I wanted to see, in your guidance for 2006, can you give us any sense for how much revenues you're assuming from the relationship with EDS?
- CFO, Principal Accounting Officer, EVP, Treasurer
The -- Rod, as you probably know, our philosophy is never to break out to specific customers and that's due to client confidentiality. It's not our place -- if a client wants to talk about what they applied to with us, we leave it to them. As Francisco mentioned, we view EDS as a strategic customer. We're about six months into it and we're very pleased with the way the relationship's going.
- Analyst
Okay.
- CFO, Principal Accounting Officer, EVP, Treasurer
Similar to, we're pleased with the way a lot of other strategic accounts are going. So, we think it will be a -- it's a good -- it's a very good relationship and we think there's good opportunities there.
- Analyst
Alright, without disclosing what the level of revenues is, can you give us any sense, if EDS were to complete an acquisition in the offshore market, would you expect that your relationship with EDS would change at all?

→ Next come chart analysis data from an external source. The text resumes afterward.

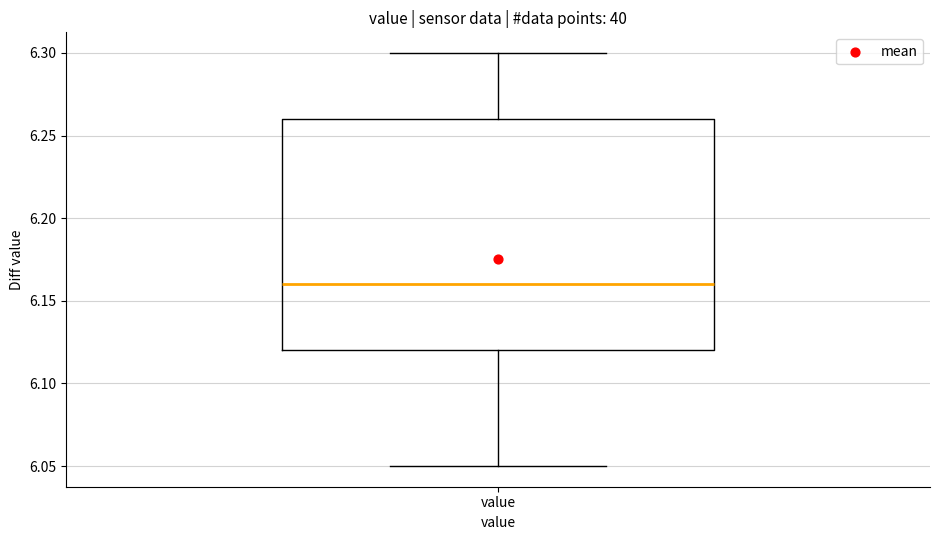

Read this box plot against the y-axis: the position of the median line, the range covered by the box, and the ends of both whiskers. The values are not printed on the chart, so give them approximately, as read against the axis.

median 6.16, box 6.12 to 6.26, whiskers 6.05 to 6.30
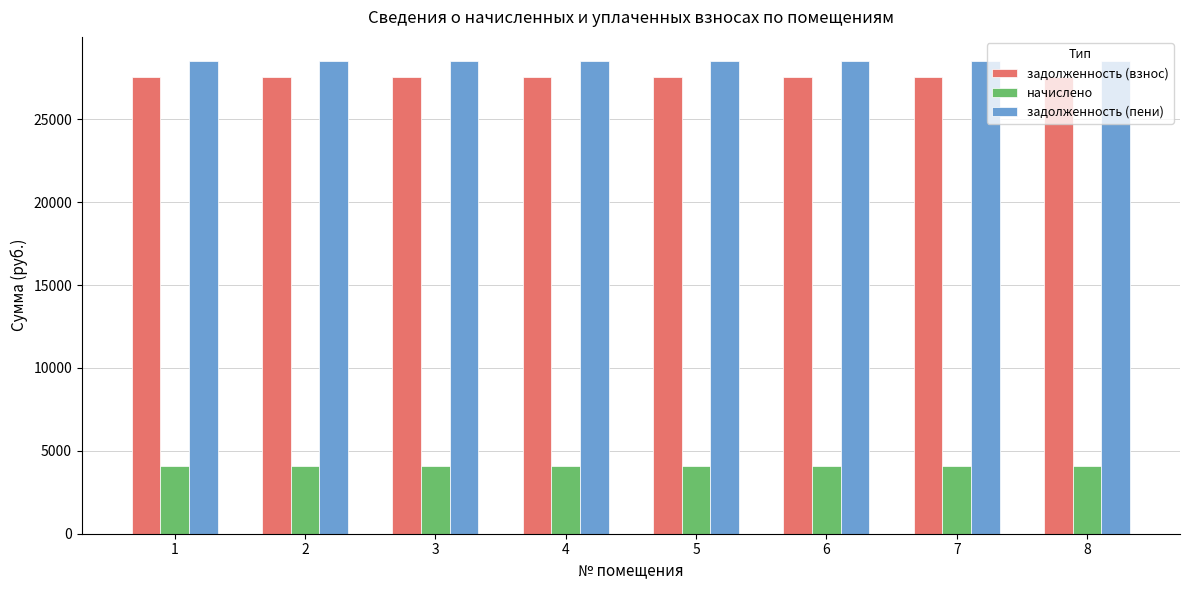

Reading left to right, list all the values displayed in this chart.

задолженность (взнос): 1=27527.8	2=27527.8	3=27527.8	4=27527.8	5=27527.8	6=27527.8	7=27527.8	8=27527.8
начислено: 1=4056.0	2=4056.0	3=4056.0	4=4056.0	5=4056.0	6=4056.0	7=4056.0	8=4056.0
задолженность (пени): 1=28541.8	2=28541.8	3=28541.8	4=28541.8	5=28541.8	6=28541.8	7=28541.8	8=28541.8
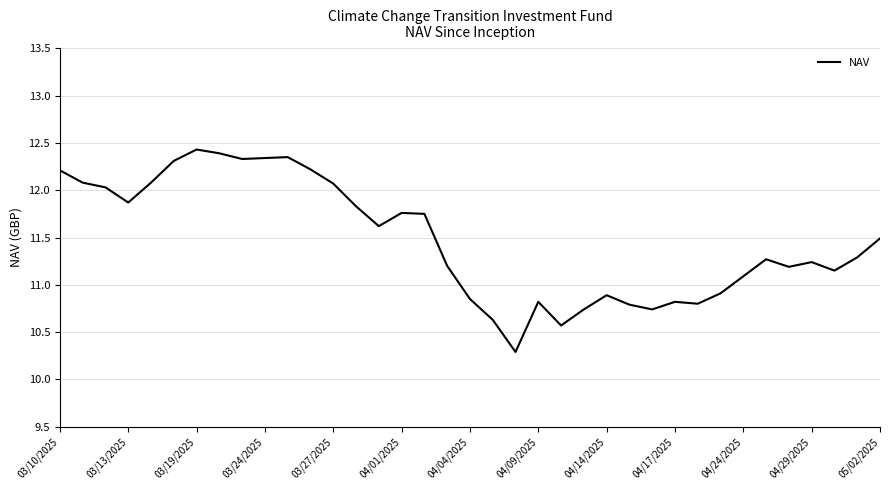

What is the minimum value shown in the chart?

10.3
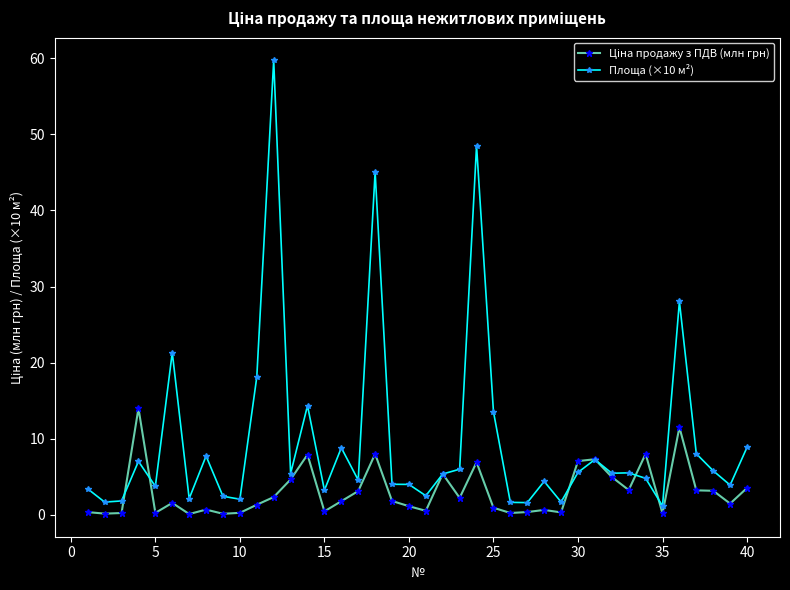

At how many categories does at least one series exceed 37?

3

- CFO, Principal Accounting Officer, EVP, Treasurer
The-- as Francisco mentioned-- may have mentioned, you know, EDS -- when we announced this relationship, you know, it was-- we are not the exclusive offshore provider and there was not expectation that we would be the exclusive offshore provider so we -- I -- there are rumors every day in India. I have no idea what rumors are true, what are not. But, what I can-- what I can focus on is. if we have a healthy relationship and a growing relationship with them.
- Analyst
Okay, that's great, and one final thing. There's a trend toward the Indian firms winning larger contracts. Do you assume in your guidance that you'll begin to win more of the larger deals that are out there?

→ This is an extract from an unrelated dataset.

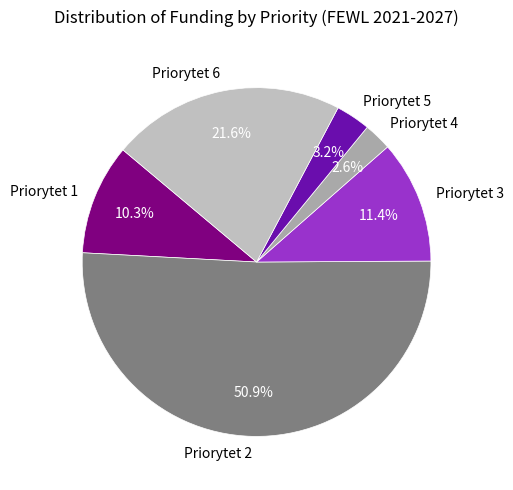

To the nearest percent, what percentage of the pie is Priorytet 2?

51%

- CFO, Principal Accounting Officer, EVP, Treasurer
It's kind of funny, the-- we have been winning larger deals. I think the difference is there are two types of deals. There's where it's an upfront committment, and where it's a hunting license. We tend to focus on the hunting license deals. Now, those deals can end up being as large or larger than the ones where it's an upfront committment, but obviously they're not as visible upfront, so we're feeling very good about the portfolio of customers that we've won, the strategic customers, and that some of them can become quite large.
- Analyst
Well, that hunting license approach is certainly working and paying off, so sounds like the right strategy. Thanks very much.
Operator
I'd now like to turn the conference back over to management for closing remarks.
- President, CEO
Thank you. Thank you, Gordon for those comments and in conclusion, I'd like to state that our performance for the fourth quarter capped a tremendous year for Cognizant in 2005. Our success in recruiting the best talent in the industry, and the focus in expanding our service offerings is capturing new revenue opportunities and dedication to building deep relationships with our customers, rooted in our commitment to delivering the highest levels of services in the industry and enables Cognizant sustain exceptional growth in 2005. More importantly, we believe that we have put in place the right foundation to continue our industry-leading financial and operating performance in 2006 and beyond.
Thank you for joining us on the call today and we look forward to speaking to you the next quarter.
Operator
Thank you, ladies and gentlemen. This concludes today's Cognizant Technology Solutions fourth quarter earnings conference call. You may now disconnect.